++++ Recorded data ++++
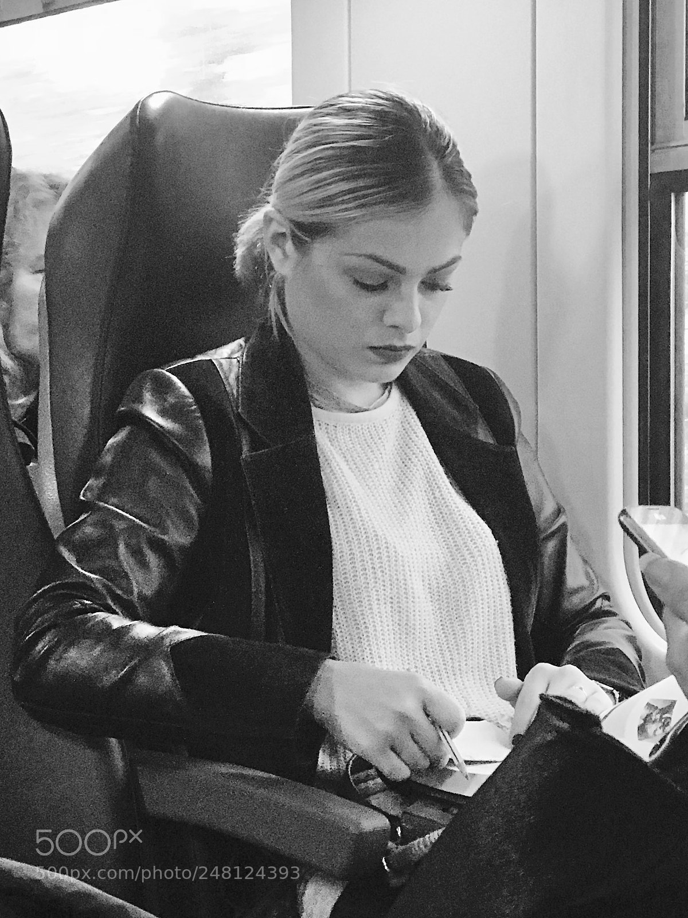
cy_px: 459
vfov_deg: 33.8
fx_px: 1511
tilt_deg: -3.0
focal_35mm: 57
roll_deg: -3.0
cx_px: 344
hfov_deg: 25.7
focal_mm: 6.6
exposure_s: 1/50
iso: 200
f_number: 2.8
++++
++++ Recorded data ++++
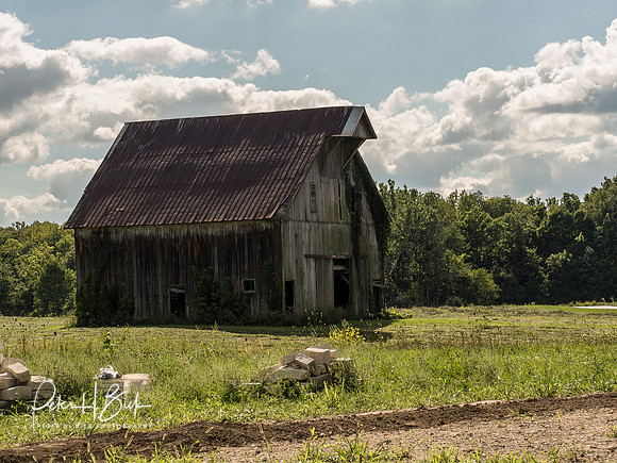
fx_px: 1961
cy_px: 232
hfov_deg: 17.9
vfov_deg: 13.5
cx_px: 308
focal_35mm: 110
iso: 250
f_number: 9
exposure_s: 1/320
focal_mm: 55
++++
* **Exercise aim**
Using the entries above, give again exactly the lines from the line holding "hfov_deg: 17.9" through the line holding "focal_mm: 55". Include both end lines and nothing else.

* **Response area**
hfov_deg: 17.9
vfov_deg: 13.5
cx_px: 308
focal_35mm: 110
iso: 250
f_number: 9
exposure_s: 1/320
focal_mm: 55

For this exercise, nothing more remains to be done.